In the clubs, where conversation is abreast of all the latest develop- ments, it is said with confidence that the immense -quantities of discarded topees were secretly flown to Bikini Atoll. The forthright and cynical inhabitants of the gardens and plantations firmly believe that they were removed from India in 1945-46 a thousand tons at a time in H.M, transports, a theory plausibly accounting for the very
exasperating shortage of passenger accommodation at that time, and dumped at sea off Portugal, where they now in all probability adorn the pop-eyed Blimps of some damp Atlantis. In the bazaars the reigning rumour has it that they were buried deeply in a great pit somewhere in South India, where: "Perhaps in this neglected spot is laid Some hat once pregnant with celestial fire." Syndicates of Marwaris are said to have been purchasing surplus mine-detectors and sending out expeditions to locate this topee Golconda with the object of salving the silver lining5. The truth is that the truth will never be known. The War Office has its faults, but it can keep its darker secrets.
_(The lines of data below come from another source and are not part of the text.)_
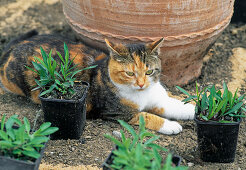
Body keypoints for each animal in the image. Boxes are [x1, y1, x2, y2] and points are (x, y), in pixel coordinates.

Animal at [0, 30, 196, 134]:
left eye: (149, 71)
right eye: (129, 73)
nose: (141, 84)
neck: (142, 95)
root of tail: (11, 48)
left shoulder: (159, 99)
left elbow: (177, 105)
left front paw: (194, 109)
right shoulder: (116, 112)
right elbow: (145, 116)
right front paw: (170, 125)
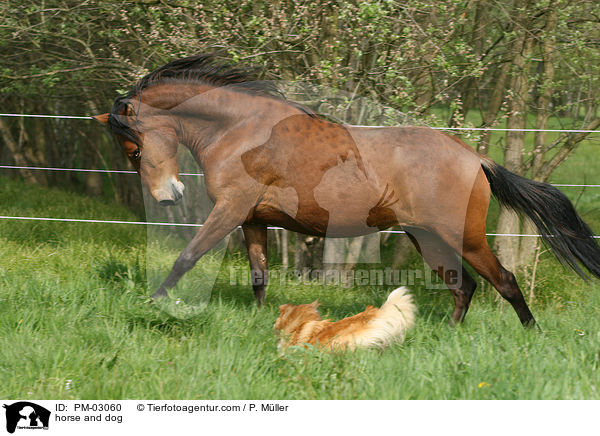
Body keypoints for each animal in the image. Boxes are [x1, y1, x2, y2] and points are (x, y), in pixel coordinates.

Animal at [94, 54, 600, 328]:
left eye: (133, 149)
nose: (168, 196)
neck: (240, 130)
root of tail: (474, 157)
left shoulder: (231, 209)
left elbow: (188, 256)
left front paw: (153, 302)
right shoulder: (253, 219)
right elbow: (259, 276)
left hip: (466, 236)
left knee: (504, 281)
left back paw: (532, 335)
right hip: (426, 238)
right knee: (465, 287)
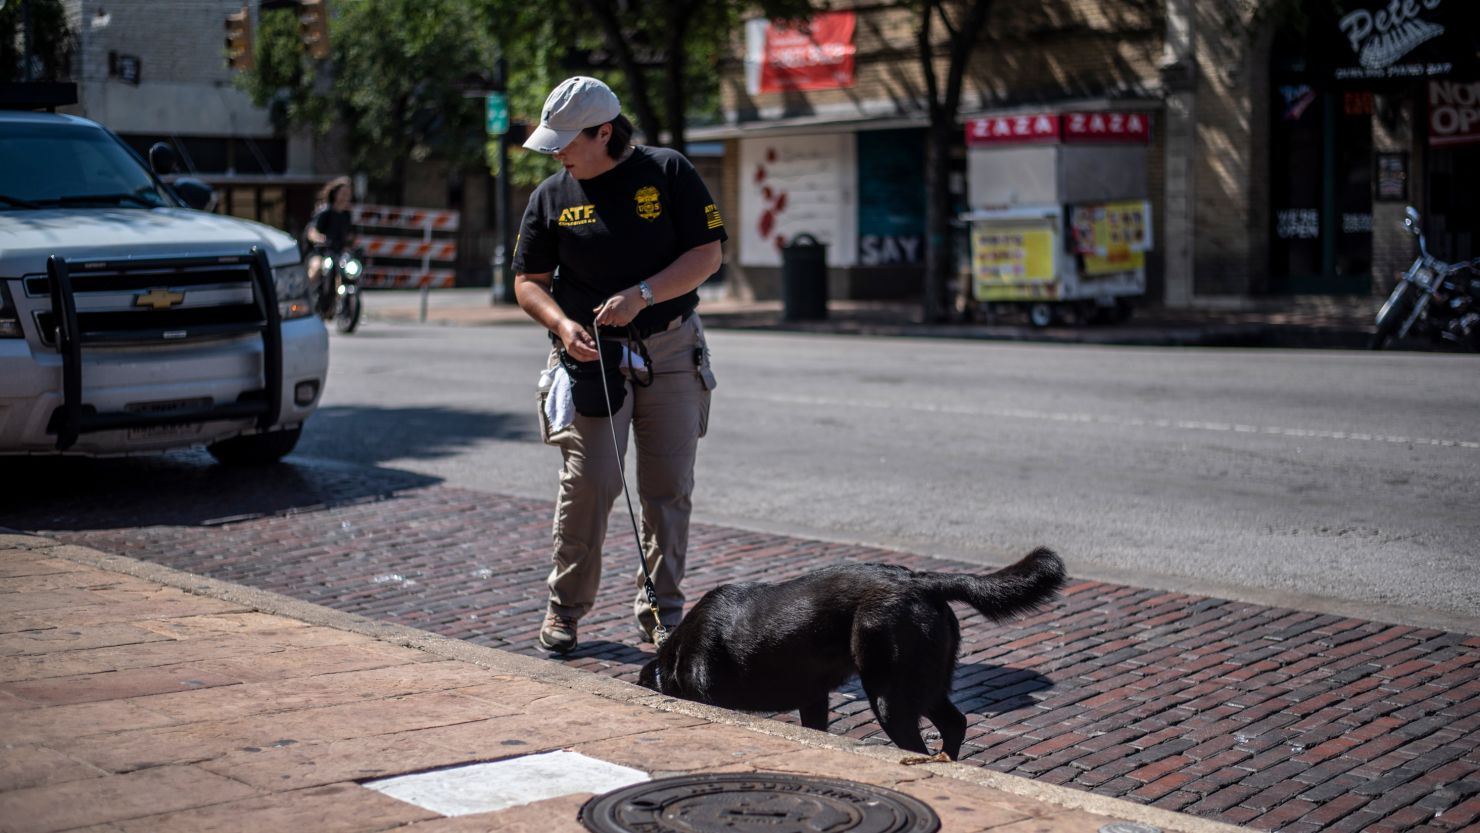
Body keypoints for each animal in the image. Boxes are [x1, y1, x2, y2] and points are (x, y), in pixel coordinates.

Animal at [636, 547, 1065, 763]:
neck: (674, 655)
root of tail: (919, 580)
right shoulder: (813, 698)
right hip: (924, 683)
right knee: (955, 723)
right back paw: (945, 763)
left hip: (890, 694)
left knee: (922, 737)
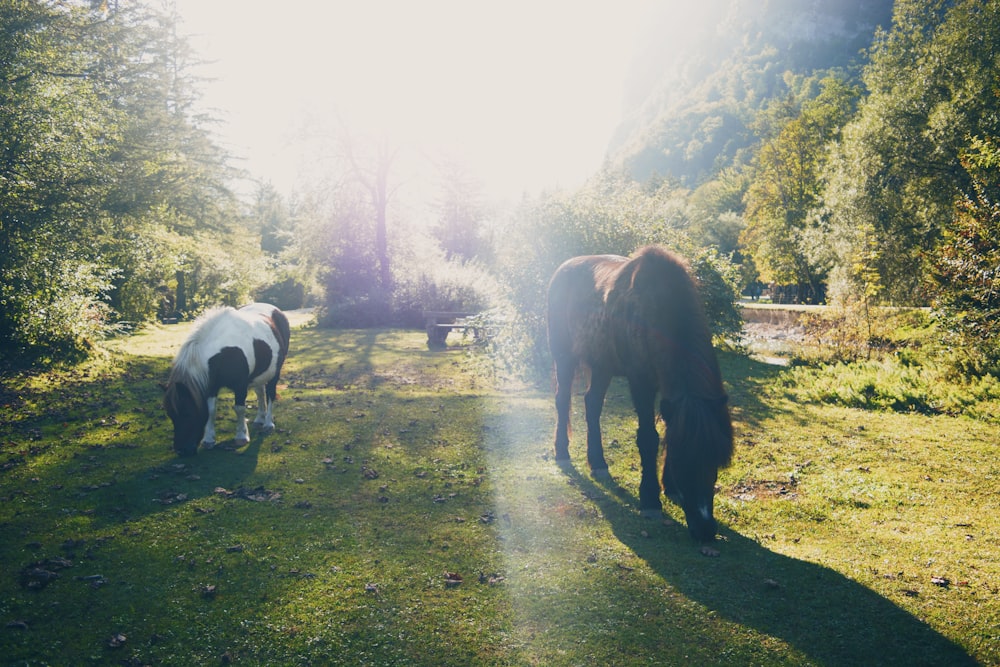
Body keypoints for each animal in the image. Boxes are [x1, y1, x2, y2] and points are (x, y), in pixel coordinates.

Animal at [164, 304, 290, 456]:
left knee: (270, 393)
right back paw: (260, 419)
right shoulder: (211, 385)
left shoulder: (240, 385)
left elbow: (239, 409)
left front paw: (241, 436)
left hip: (274, 372)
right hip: (258, 375)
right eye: (170, 414)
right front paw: (208, 439)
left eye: (187, 413)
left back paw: (268, 423)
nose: (181, 450)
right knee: (260, 393)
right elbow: (211, 409)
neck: (223, 352)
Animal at [548, 245, 736, 544]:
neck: (657, 307)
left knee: (592, 404)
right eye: (684, 461)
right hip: (564, 356)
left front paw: (670, 488)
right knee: (563, 400)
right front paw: (650, 500)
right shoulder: (641, 382)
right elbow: (649, 438)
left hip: (602, 364)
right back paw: (562, 453)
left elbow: (670, 429)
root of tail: (561, 269)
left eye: (714, 461)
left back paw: (598, 463)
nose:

Soon the trumpets will sound when the tepee goes to join its fathers, the tricorne, the topper and the boater. Once upon a time it was a symbol of romance to youth aspiring to an outpost-of-empire existence, much more so than chota pegs, punkahs, bearers and white mess kit. Nowadays youth probably aspires more to free medical attention and a pension at sixty-five. The topee will be seen only in museums, and an odd one gathering dust in a boxroom will arouse the inquisitiveness of children. Unemployment statistics will show for a time a few hundreds under the heading "Helmet (pith) maker," until they are rehabilitated and taught to make wicker baskets. And the bronzed, strong-jawed empire-builder of the well-known tobacco advertisement (" G.H.J.K.—, Jualabongolo, Tanganyika, writes ...") will have to smoke his pipe and shade his steely eyes as best he can beneath the paltry brim of a floppy cotton hat. He, poor fellow, will be the greatest sufferer of all.